The consensus estimate, essentially an estimate of the distributable CF, is currently 97 cents. We have a ways to go yet and while estimates may ultimately be lowered some more, I still expect a nice improvement over the prior quarter. April and May (to date) have been good months and the company will likely also benefit from the moderation of the local market fuel price negatives. GL
The spot price for RINs at end of Q1 2015 was 72 cents from which I believe the company calculated their Q1 accrued liability on.

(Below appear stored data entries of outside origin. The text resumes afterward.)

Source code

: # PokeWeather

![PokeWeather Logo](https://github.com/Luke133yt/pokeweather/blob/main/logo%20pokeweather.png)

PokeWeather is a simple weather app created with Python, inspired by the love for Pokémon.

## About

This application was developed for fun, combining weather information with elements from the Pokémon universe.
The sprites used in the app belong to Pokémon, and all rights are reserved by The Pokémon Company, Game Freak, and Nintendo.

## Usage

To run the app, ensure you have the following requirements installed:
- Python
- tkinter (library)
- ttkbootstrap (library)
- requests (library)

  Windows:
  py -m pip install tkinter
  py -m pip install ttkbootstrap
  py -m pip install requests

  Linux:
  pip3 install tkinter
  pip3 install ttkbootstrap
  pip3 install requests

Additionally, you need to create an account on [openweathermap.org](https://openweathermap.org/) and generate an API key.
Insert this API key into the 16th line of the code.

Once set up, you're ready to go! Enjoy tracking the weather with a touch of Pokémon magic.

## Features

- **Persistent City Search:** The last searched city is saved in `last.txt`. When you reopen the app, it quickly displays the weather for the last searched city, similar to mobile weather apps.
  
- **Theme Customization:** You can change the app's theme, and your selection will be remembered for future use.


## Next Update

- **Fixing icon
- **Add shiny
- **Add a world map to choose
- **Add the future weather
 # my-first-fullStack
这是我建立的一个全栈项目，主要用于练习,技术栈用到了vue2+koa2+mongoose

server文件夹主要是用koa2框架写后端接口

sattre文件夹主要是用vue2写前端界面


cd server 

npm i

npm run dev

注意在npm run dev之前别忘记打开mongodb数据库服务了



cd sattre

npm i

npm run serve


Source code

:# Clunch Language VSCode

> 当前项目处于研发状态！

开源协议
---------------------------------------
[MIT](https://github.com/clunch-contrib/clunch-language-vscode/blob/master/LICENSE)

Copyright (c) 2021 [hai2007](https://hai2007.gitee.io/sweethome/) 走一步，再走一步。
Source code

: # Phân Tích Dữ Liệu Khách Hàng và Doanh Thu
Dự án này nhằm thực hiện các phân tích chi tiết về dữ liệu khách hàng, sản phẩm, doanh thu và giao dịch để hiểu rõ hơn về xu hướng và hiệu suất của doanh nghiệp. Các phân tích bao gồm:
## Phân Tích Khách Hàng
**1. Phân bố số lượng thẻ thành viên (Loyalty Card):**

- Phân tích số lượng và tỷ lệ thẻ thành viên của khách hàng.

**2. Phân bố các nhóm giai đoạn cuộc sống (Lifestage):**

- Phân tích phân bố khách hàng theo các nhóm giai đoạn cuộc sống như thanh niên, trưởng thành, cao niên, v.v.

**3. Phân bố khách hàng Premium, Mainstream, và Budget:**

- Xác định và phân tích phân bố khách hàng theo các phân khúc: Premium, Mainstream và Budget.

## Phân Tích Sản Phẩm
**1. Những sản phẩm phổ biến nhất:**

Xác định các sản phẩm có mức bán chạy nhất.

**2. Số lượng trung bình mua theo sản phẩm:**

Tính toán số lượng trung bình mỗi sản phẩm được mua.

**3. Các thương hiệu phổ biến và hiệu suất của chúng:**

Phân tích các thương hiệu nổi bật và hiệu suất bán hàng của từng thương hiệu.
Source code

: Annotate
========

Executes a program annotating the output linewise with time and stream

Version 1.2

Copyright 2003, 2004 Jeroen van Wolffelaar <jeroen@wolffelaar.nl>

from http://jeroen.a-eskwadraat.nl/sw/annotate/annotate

Also, WCS is currently running at about an $8.75/barrel discount to WTI, and Bakken crude is about an $11/barrel discount to WTI, the two of which accounted for over 85% of NTI's feedstock in Q1. Q2 is looking very strong so far. GL
Sentiment: Strong Buy
For April, I calculate the NYMEX 3-2-1 benchmark at $24.30. This is well above the Q1 average and points to stronger Q2. Also, at the close today, the NYMEX 3-2-1 was roughly $25.80.
Sentiment: Strong Buy
For April, I calculate the NYMEX 2-1-1 average at 23.89. At the close today, the 2-1-1 is about $25.30.
For reference, the benchmark NYMEX 2-1-1 average for Q1 was $22.80 as reported by CVRR in their Q1 earnings release. So far, so good. GL
April was a fine month for refining margins. I should be able to get the final numbers this next week, but it should be around or over $24/barrel. This time of year, CVRR has much more modest local market negatives than Q1, so Q2 is on track for stronger quarter.

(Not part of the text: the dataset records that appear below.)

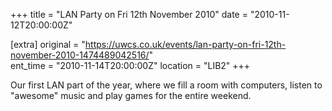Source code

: +++
title = "LAN Party on Fri 12th November 2010"
date = "2010-11-12T20:00:00Z"

[extra]
original = "https://uwcs.co.uk/events/lan-party-on-fri-12th-november-2010-1474489042516/"    
ent_time = "2010-11-14T20:00:00Z"
location = "LIB2"
+++

Our first LAN part of the year, where we fill a room with computers, listen to "awesome" music and play games for the entire weekend.

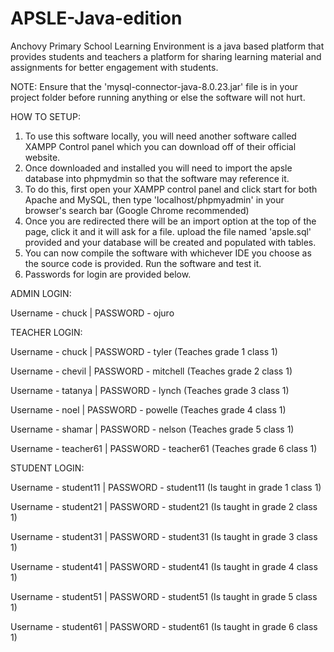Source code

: # APSLE-Java-edition
Anchovy Primary School Learning Environment is a java based platform that provides students and teachers a platform for sharing learning material and assignments for better engagement with students.

NOTE: Ensure that the 'mysql-connector-java-8.0.23.jar' file is in your project folder before running anything or else the software will not hurt.

HOW TO SETUP:
1. To use this software locally, you will need another software called XAMPP Control panel which you can download off of their official website.
2. Once downloaded and installed you will need to import the apsle database into phpmydmin so that the software may reference it.
3. To do this, first open your XAMPP control panel and click start for both Apache and MySQL, then type 'localhost/phpmyadmin' in your browser's search bar (Google Chrome recommended)
4. Once you are redirected there will be an import option at the top of the page, click it and it will ask for a file. upload the file named 'apsle.sql' provided and your database will be created and populated with tables.
5. You can now compile the software with whichever IDE you choose as the source code is provided. Run the software and test it.
6. Passwords for login are provided below.


ADMIN LOGIN:

Username - chuck | PASSWORD - ojuro


TEACHER LOGIN:

Username - chuck | PASSWORD - tyler          (Teaches grade 1 class 1)

Username - chevil | PASSWORD - mitchell      (Teaches grade 2 class 1)

Username - tatanya | PASSWORD - lynch        (Teaches grade 3 class 1)

Username - noel | PASSWORD - powelle         (Teaches grade 4 class 1)

Username - shamar | PASSWORD - nelson        (Teaches grade 5 class 1)

Username - teacher61 | PASSWORD - teacher61  (Teaches grade 6 class 1)


STUDENT LOGIN:

Username - student11 | PASSWORD - student11  (Is taught in grade 1 class 1)

Username - student21 | PASSWORD - student21  (Is taught in grade 2 class 1)

Username - student31 | PASSWORD - student31  (Is taught in grade 3 class 1)

Username - student41 | PASSWORD - student41  (Is taught in grade 4 class 1)

Username - student51 | PASSWORD - student51  (Is taught in grade 5 class 1)

Username - student61 | PASSWORD - student61  (Is taught in grade 6 class 1)
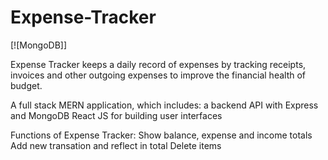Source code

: # Expense-Tracker
[![MongoDB]]

Expense Tracker keeps a daily record of expenses by tracking receipts, invoices and other outgoing expenses to improve the financial health of budget.

A full stack MERN application, which includes:
a backend API with Express and MongoDB
React JS for building user interfaces

Functions of Expense Tracker:
Show balance, expense and income totals
Add new transation and reflect in total
Delete items
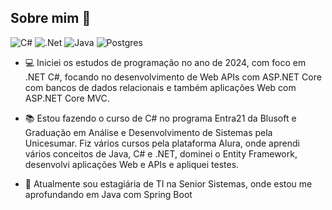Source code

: ## Sobre mim 👋

![C#](https://img.shields.io/badge/c%23-%23239120.svg?style=for-the-badge&logo=csharp&logoColor=white) ![.Net](https://img.shields.io/badge/.NET-5C2D91?style=for-the-badge&logo=.net&logoColor=white) ![Java](https://img.shields.io/badge/Java-ED8B00?style=for-the-badge&logo=java&logoColor=white) ![Postgres](https://img.shields.io/badge/postgres-%23316192.svg?style=for-the-badge&logo=postgresql&logoColor=white) 

- :computer: Iniciei os estudos de programação no ano de 2024, com foco em .NET C#, focando no desenvolvimento de Web APIs com ASP.NET Core com bancos de dados relacionais e também aplicações Web com ASP.NET Core MVC.

- :books:	Estou fazendo o curso de C# no programa Entra21 da Blusoft e Graduação em Análise e Desenvolvimento de Sistemas pela Unicesumar.
Fiz vários cursos pela plataforma Alura, onde aprendi vários conceitos de Java, C# e .NET, dominei o Entity Framework, desenvolvi aplicações Web e APIs e apliquei testes.

- :rocket: Atualmente sou estagiária de TI na Senior Sistemas, onde estou me aprofundando em Java com Spring Boot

IMO, over the next couple of months, you will see this sector heat up. Several refiners have reported good results and the Q2 outlook is even stronger. This has created terrific yields on the current underappreciated share prices and thus, opportunity. GL
Sentiment: Strong Buy
I see Yahoo finally fixed their posting issue over the weekend. I haven't been able to post for a couple of weeks, and I would bet many others had the same problem.

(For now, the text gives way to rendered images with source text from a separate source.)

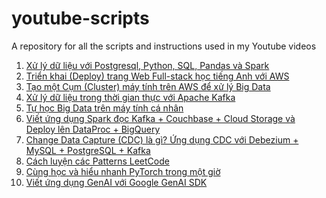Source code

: # youtube-scripts

A repository for all the scripts and instructions used in my Youtube videos

1. [Xử lý dữ liệu với Postgresql, Python, SQL, Pandas và Spark](https://youtu.be/LuUvobv0vso?si=Q7aP0zIHxWbsYT1U)
2. [Triển khai (Deploy) trang Web Full-stack học tiếng Anh với AWS](https://youtu.be/AFFzChjCBOo?si=-3w6NS2funfyiDz2)
3. [Tạo một Cụm (Cluster) máy tính trên AWS để xử lý Big Data](https://youtu.be/QePAd8L4tjg?si=uL0k2z6f1L8USGnn)
4. [Xử lý dữ liệu trong thời gian thực với Apache Kafka](https://youtu.be/jfu4ORM8k9Q?si=X-lUhQTKFh5Nq9jH)
5. [Tự học Big Data trên máy tính cá nhân](https://youtu.be/-Rpk8QDmOCI?si=tFmQ-1f0iDtISH_s)
6. [Viết ứng dụng Spark đọc Kafka + Couchbase + Cloud Storage và Deploy lên DataProc + BigQuery](https://youtu.be/JSjBjbWHt3E?si=gCXgyHtUL1cqAHob)
7. [Change Data Capture (CDC) là gì? Ứng dụng CDC với Debezium + MySQL + PostgreSQL + Kafka](https://youtu.be/bOHkXixyGig?si=i8kwh3t8SKUbm_jS)
8. [Cách luyện các Patterns LeetCode](https://youtu.be/svSB9fUPPLo?si=jbjWo1L1sjHu88v9)
9. [Cùng học và hiểu nhanh PyTorch trong một giờ](https://youtu.be/eqjHlZEGis8?si=V5SbqSB1RY3_3F_U)
10. [Viết ứng dụng GenAI với Google GenAI SDK]()
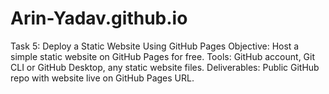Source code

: # Arin-Yadav.github.io

Task 5: Deploy a Static Website Using GitHub Pages
 Objective: Host a simple static website on GitHub Pages for free.
 Tools: GitHub account, Git CLI or GitHub Desktop, any static website files.
 Deliverables:  Public GitHub repo with website live on GitHub Pages URL.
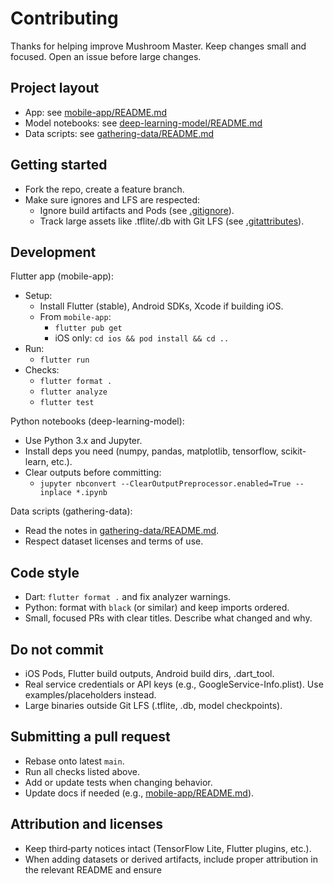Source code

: # Contributing

Thanks for helping improve Mushroom Master. Keep changes small and focused. Open an issue before large changes.

## Project layout

- App: see [mobile-app/README.md](mobile-app/README.md)
- Model notebooks: see [deep-learning-model/README.md](deep-learning-model/README.md)
- Data scripts: see [gathering-data/README.md](gathering-data/README.md)

## Getting started

- Fork the repo, create a feature branch.
- Make sure ignores and LFS are respected:
  - Ignore build artifacts and Pods (see [.gitignore](.gitignore)).
  - Track large assets like .tflite/.db with Git LFS (see [.gitattributes](.gitattributes)).

## Development

Flutter app (mobile-app):
- Setup:
  - Install Flutter (stable), Android SDKs, Xcode if building iOS.
  - From `mobile-app`:
    - `flutter pub get`
    - iOS only: `cd ios && pod install && cd ..`
- Run:
  - `flutter run`
- Checks:
  - `flutter format .`
  - `flutter analyze`
  - `flutter test`

Python notebooks (deep-learning-model):
- Use Python 3.x and Jupyter.
- Install deps you need (numpy, pandas, matplotlib, tensorflow, scikit-learn, etc.).
- Clear outputs before committing:
  - `jupyter nbconvert --ClearOutputPreprocessor.enabled=True --inplace *.ipynb`

Data scripts (gathering-data):
- Read the notes in [gathering-data/README.md](gathering-data/README.md).
- Respect dataset licenses and terms of use.

## Code style

- Dart: `flutter format .` and fix analyzer warnings.
- Python: format with `black` (or similar) and keep imports ordered.
- Small, focused PRs with clear titles. Describe what changed and why.

## Do not commit

- iOS Pods, Flutter build outputs, Android build dirs, .dart_tool.
- Real service credentials or API keys (e.g., GoogleService-Info.plist). Use examples/placeholders instead.
- Large binaries outside Git LFS (.tflite, .db, model checkpoints).

## Submitting a pull request

- Rebase onto latest `main`.
- Run all checks listed above.
- Add or update tests when changing behavior.
- Update docs if needed (e.g., [mobile-app/README.md](mobile-app/README.md)).

## Attribution and licenses

- Keep third‑party notices intact (TensorFlow Lite, Flutter plugins, etc.).
- When adding datasets or derived artifacts, include proper attribution in the relevant README and ensure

It tends to trade a little weak ex-divi and we saw an end of day Friday dump that is not too uncommon going into the weekend. Prior to ex-date, their was concern over the climbing international bond yields. Since bond rates remain incredibly low, I don't see this as a concern to high yielding stocks myself, but rather, as more of the same from those hoping for a market correction, so they can play the volatility. Anyway, I think we are at least near the bottom, if not there, and expect a better week ahead.
On the new 76 cent annualized distribution, the rate on the closing price is now over 14%. So far, Q2 looks to exceed Q1 and this is supported by the analyst expectations. Thankfully, we got the announcement in the nick of time as this was one a very few stocks with a green arrow today. In time, we will likely see the share price move closer to the 12.5% yield, which is over $24 while we wait for the Q2 results, and at the same time, shouldn't have much downside exposure even if the market does correct due to the current yield. GL longs.
Sentiment: Strong Buy
M, it sure would be nice if it was that simple. I have not run the numbers on ALDW for this quarter, but that seems pretty optimistic. They hit home runs when there is a wide discount between WTI-Midland to WTI, one on their primary feedstock sources. I believe the WTI-Midland discount for much of Q1 was less than $1, and I have seen this discount in past quarter in the $8-$10 range. So they may beat the 72 cent Yahoo analysts consensus estimate, but I wouldn't expect a blowout. Hope this helps and good luck to you.